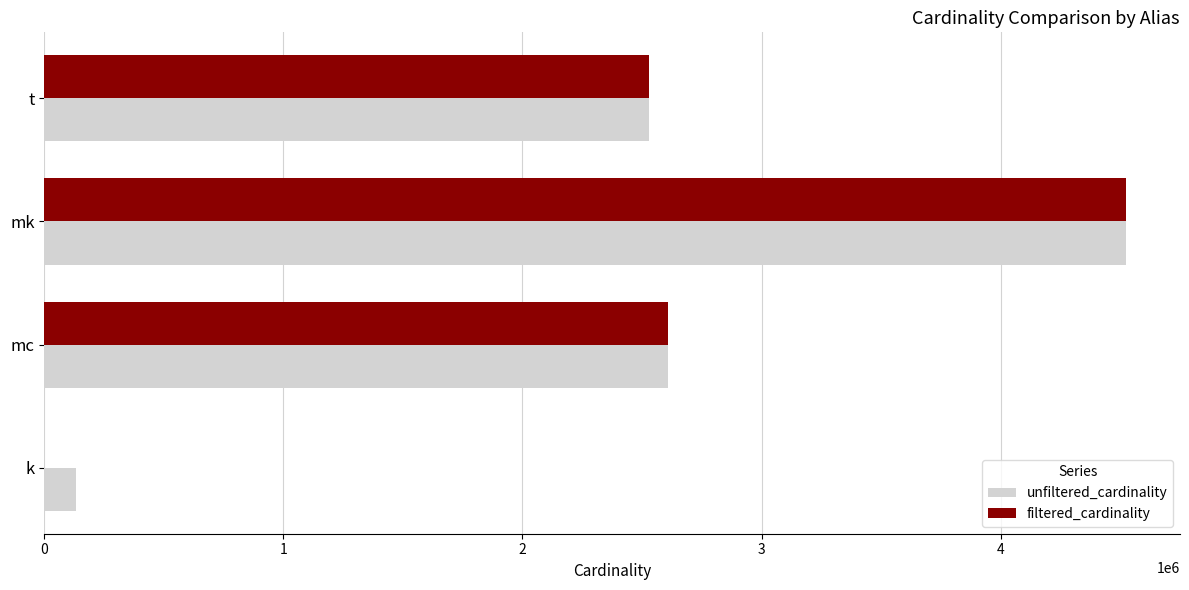

What value does the unfiltered_cardinality series have at mc?

2609129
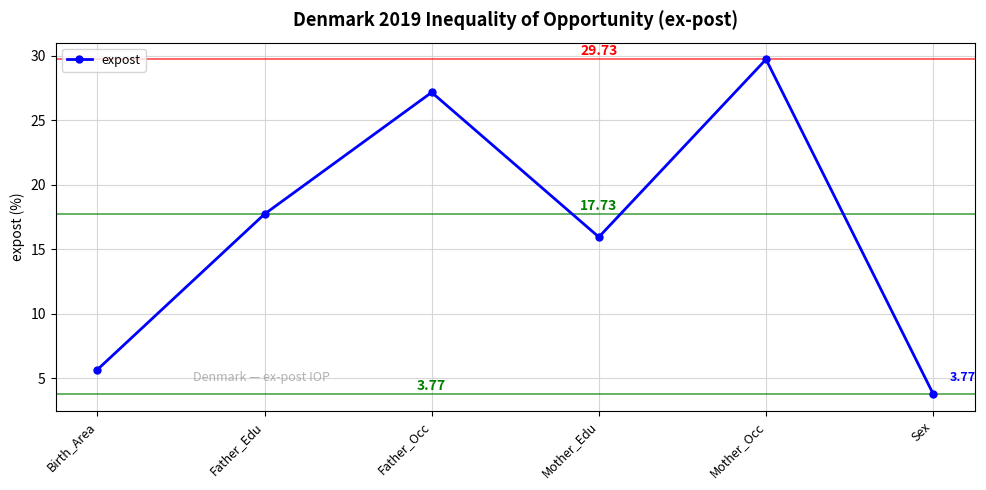

At which category does the data reach its first local valley?

Mother_Edu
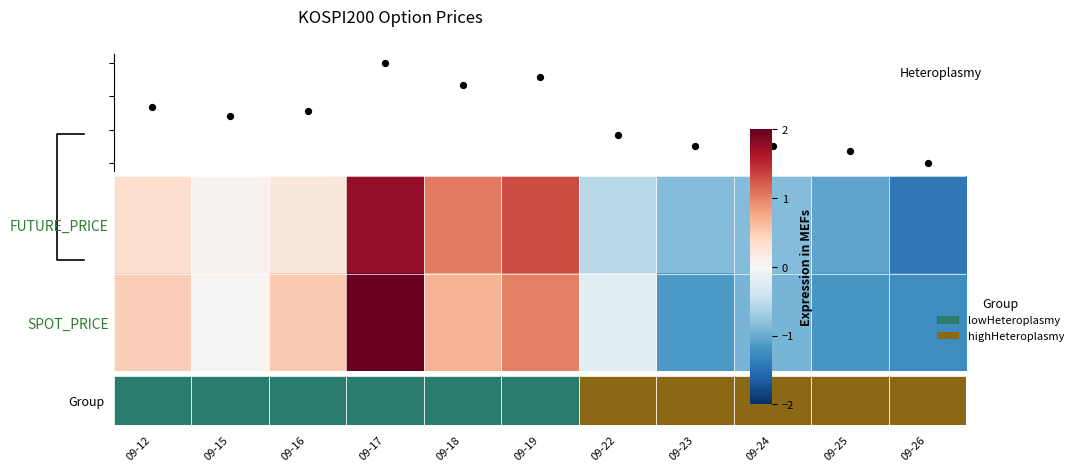

The FUTURE_PRICE series shows 0.6 at 09-18. True or false?

False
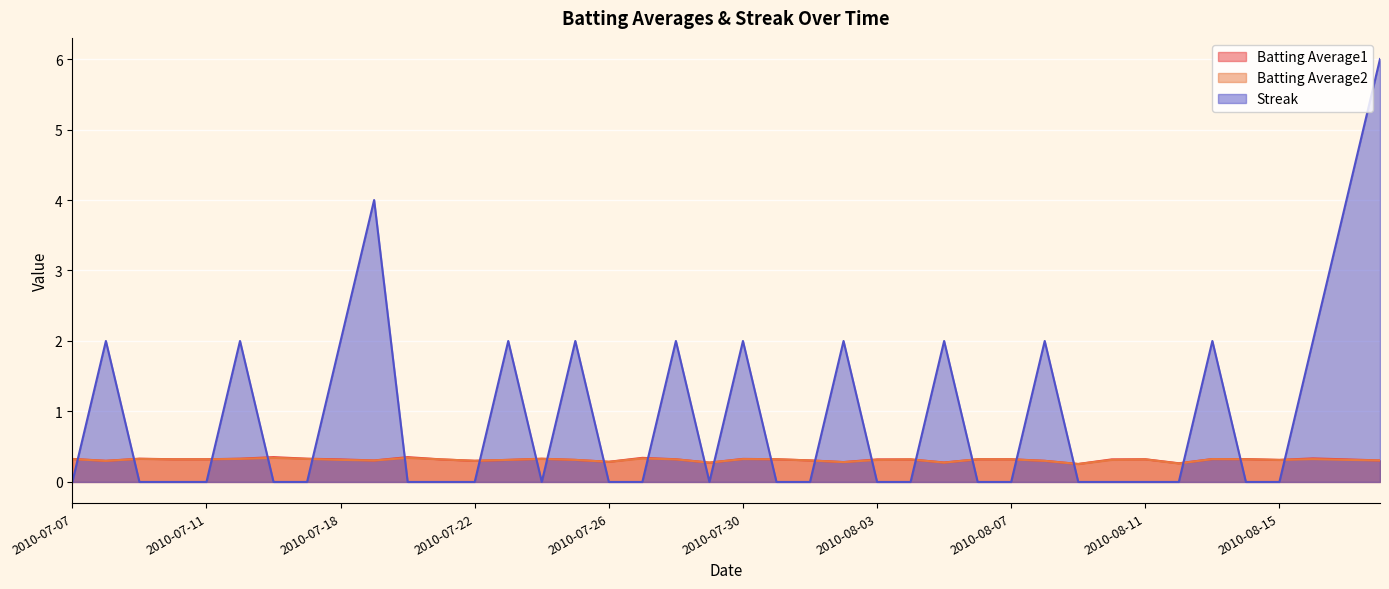

Reading right to left, what are all the values shown in this chart?

Batting Average1: 0.3	0.3	0.3	0.3	0.3	0.3	0.3	0.3	0.3	0.3	0.3	0.3	0.3	0.3	0.3	0.3	0.3	0.3	0.3	0.3	0.3	0.3	0.3	0.3	0.3	0.3	0.3	0.3	0.3	0.4	0.3	0.3	0.3	0.4	0.3	0.3	0.3	0.3	0.3	0.3
Batting Average2: 0.3	0.3	0.3	0.3	0.3	0.3	0.3	0.3	0.3	0.3	0.3	0.3	0.3	0.3	0.3	0.3	0.3	0.3	0.3	0.3	0.3	0.3	0.3	0.3	0.3	0.3	0.3	0.3	0.3	0.3	0.3	0.3	0.3	0.3	0.3	0.3	0.3	0.3	0.3	0.3
Streak: 6.0	4.0	2.0	0.0	0.0	2.0	0.0	0.0	0.0	0.0	2.0	0.0	0.0	2.0	0.0	0.0	2.0	0.0	0.0	2.0	0.0	2.0	0.0	0.0	2.0	0.0	2.0	0.0	0.0	0.0	4.0	2.0	0.0	0.0	2.0	0.0	0.0	0.0	2.0	0.0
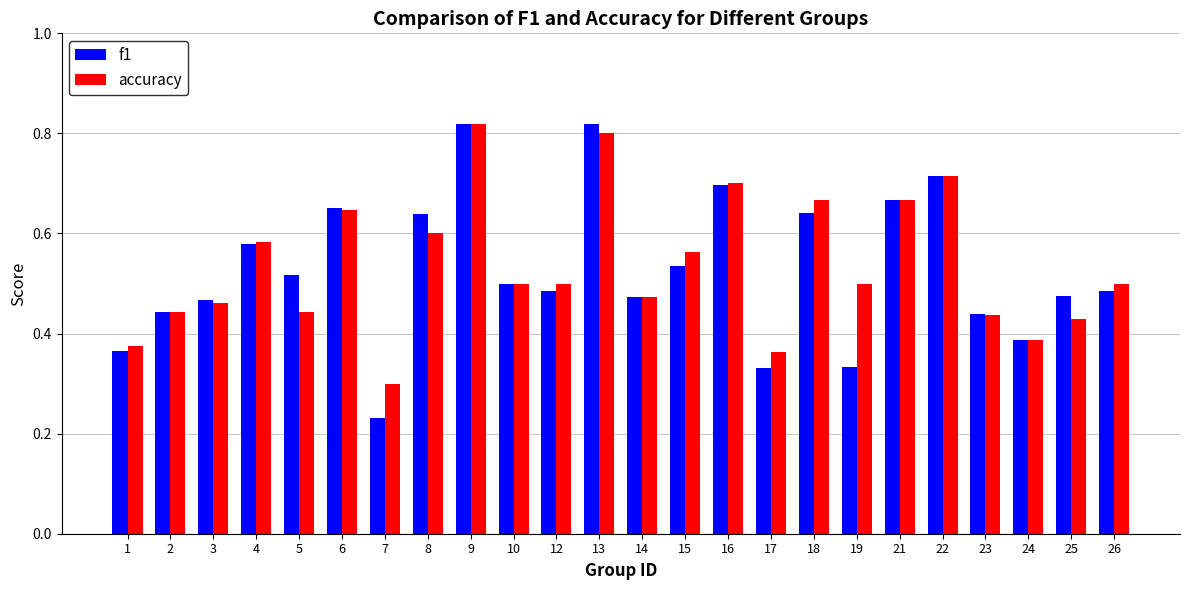

What is the sum of all f1 values?

12.7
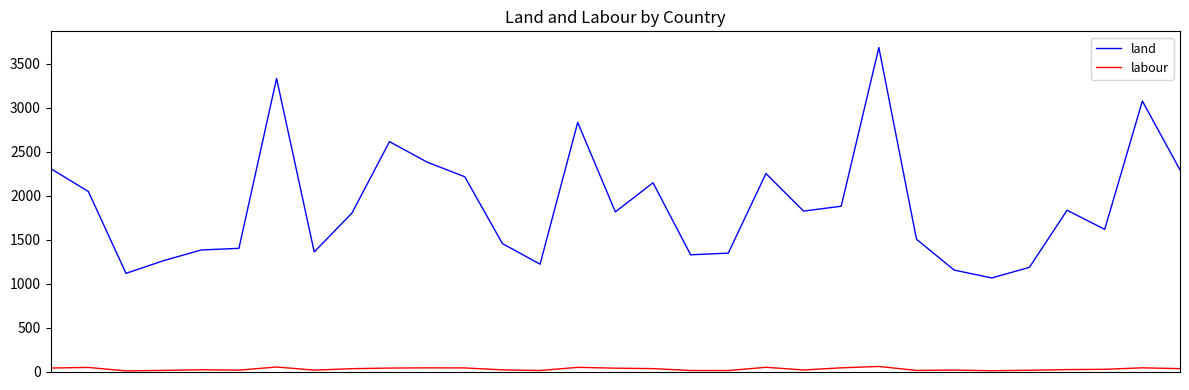

True or false: labour and land cross at least once.

False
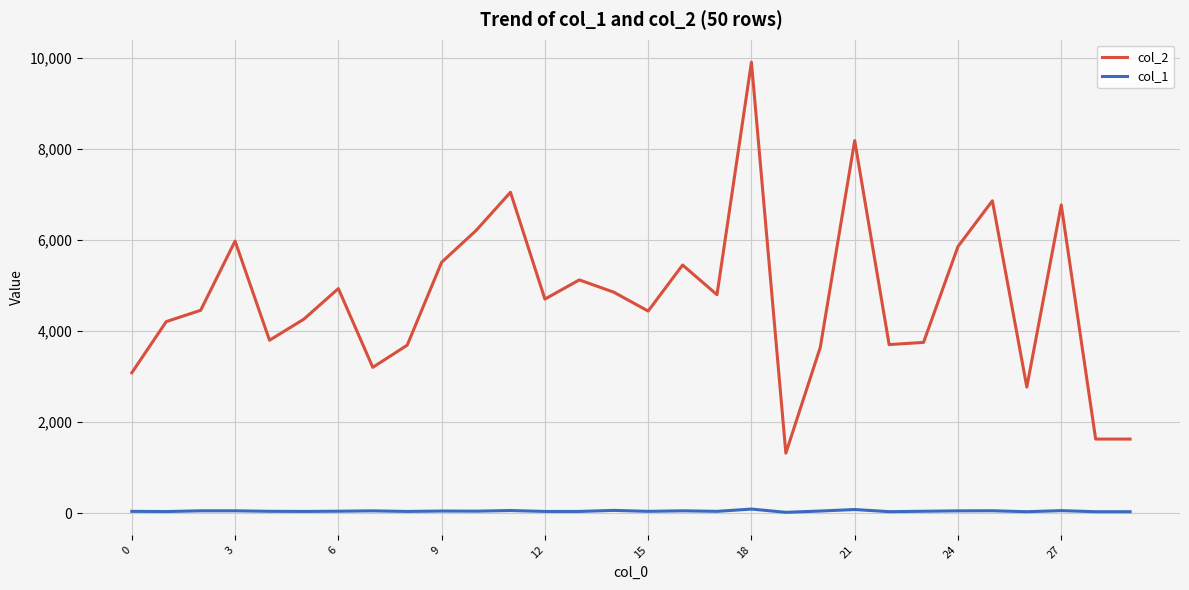

List the series in order of their peak value, highest first.

col_2, col_1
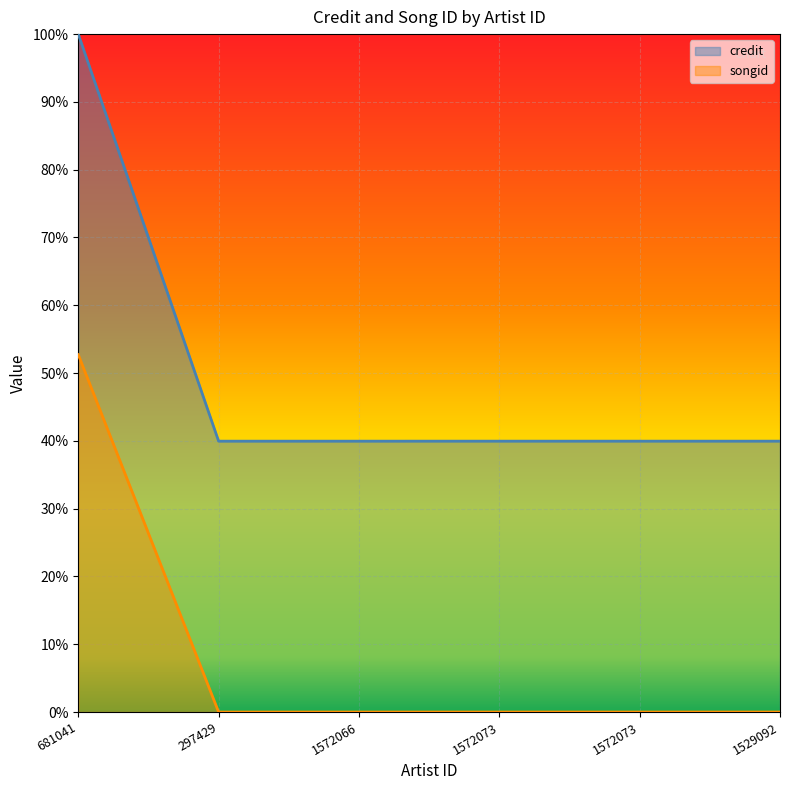

Is it true that songid equals 0.0 at 1572073?

True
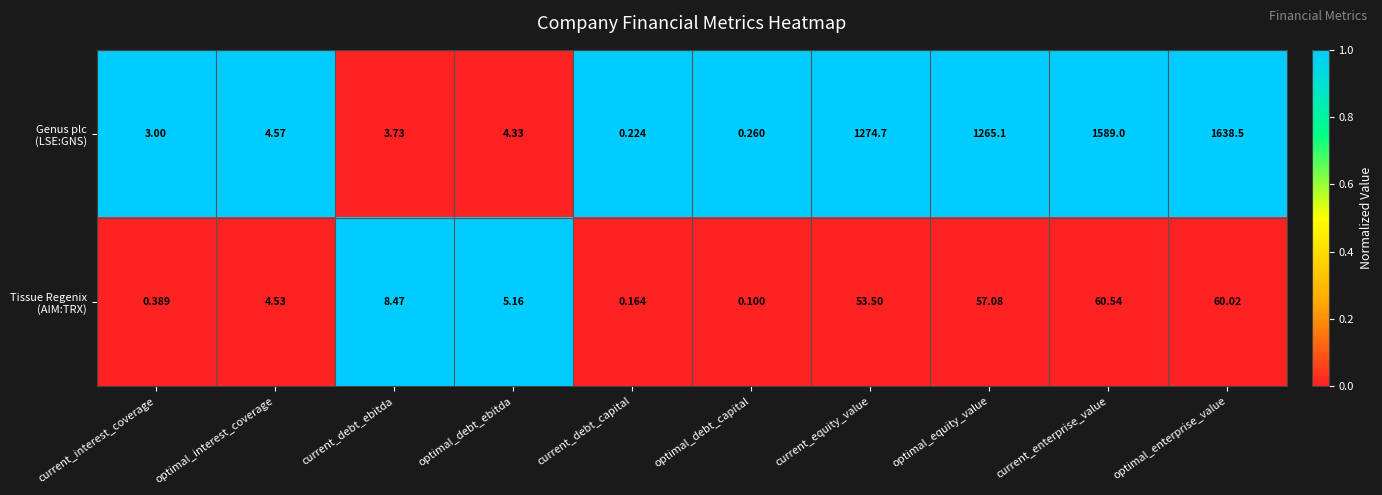

Which label corresponds to the largest value in the chart?

optimal_enterprise_value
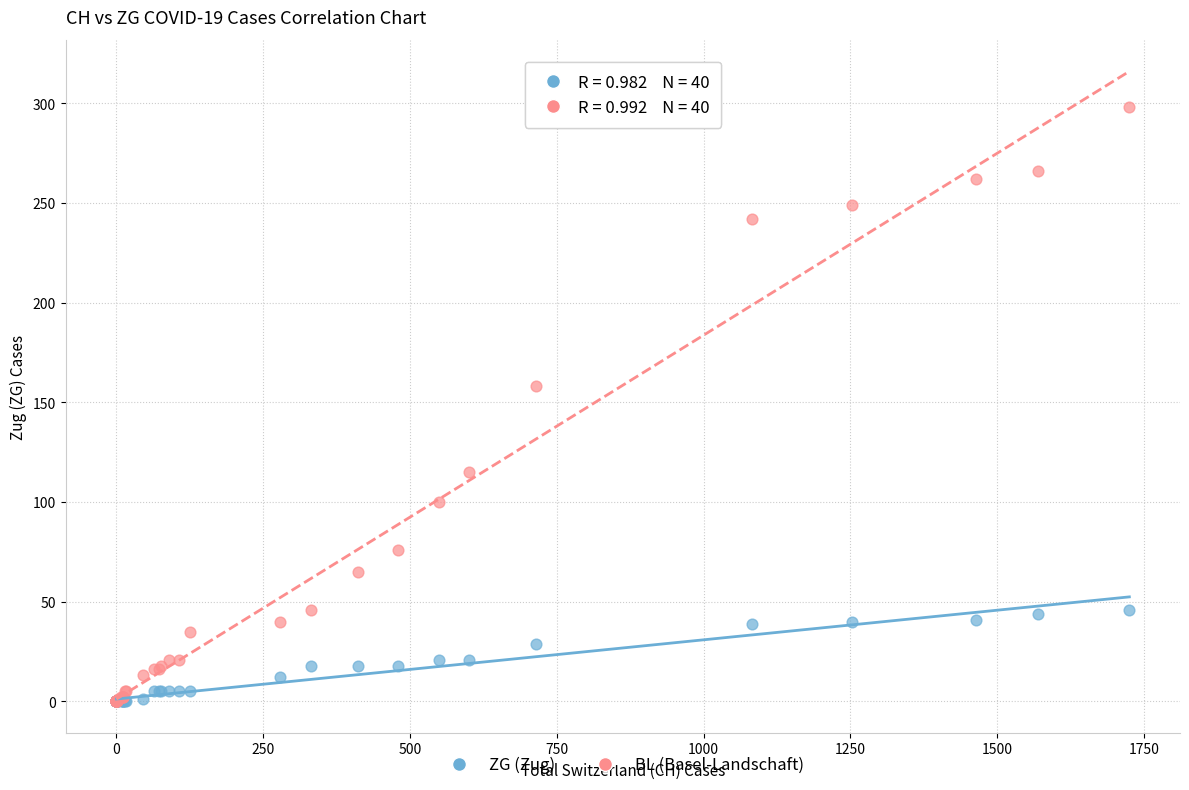

Which series has the widest spread of Y values?

BL (Basel-Landschaft)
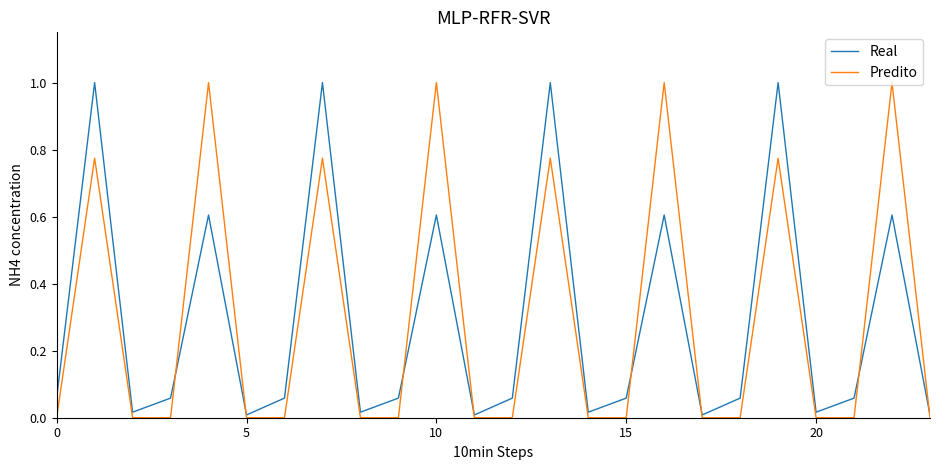

In Real, how many points are lower than both neighbors (excluding endpoints)?

7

------

Copy the records above line for line without changing anything, leaving out the pictures.

What value does the unfiltered_cardinality series have at mc?

2609129

At which category does the data reach its first local valley?

Mother_Edu

The FUTURE_PRICE series shows 0.6 at 09-18. True or false?

False

Reading right to left, what are all the values shown in this chart?

Batting Average1: 0.3	0.3	0.3	0.3	0.3	0.3	0.3	0.3	0.3	0.3	0.3	0.3	0.3	0.3	0.3	0.3	0.3	0.3	0.3	0.3	0.3	0.3	0.3	0.3	0.3	0.3	0.3	0.3	0.3	0.4	0.3	0.3	0.3	0.4	0.3	0.3	0.3	0.3	0.3	0.3
Batting Average2: 0.3	0.3	0.3	0.3	0.3	0.3	0.3	0.3	0.3	0.3	0.3	0.3	0.3	0.3	0.3	0.3	0.3	0.3	0.3	0.3	0.3	0.3	0.3	0.3	0.3	0.3	0.3	0.3	0.3	0.3	0.3	0.3	0.3	0.3	0.3	0.3	0.3	0.3	0.3	0.3
Streak: 6.0	4.0	2.0	0.0	0.0	2.0	0.0	0.0	0.0	0.0	2.0	0.0	0.0	2.0	0.0	0.0	2.0	0.0	0.0	2.0	0.0	2.0	0.0	0.0	2.0	0.0	2.0	0.0	0.0	0.0	4.0	2.0	0.0	0.0	2.0	0.0	0.0	0.0	2.0	0.0

What is the sum of all f1 values?

12.7

True or false: labour and land cross at least once.

False

List the series in order of their peak value, highest first.

col_2, col_1

Is it true that songid equals 0.0 at 1572073?

True

Which label corresponds to the largest value in the chart?

optimal_enterprise_value

Which series has the widest spread of Y values?

BL (Basel-Landschaft)

In Real, how many points are lower than both neighbors (excluding endpoints)?

7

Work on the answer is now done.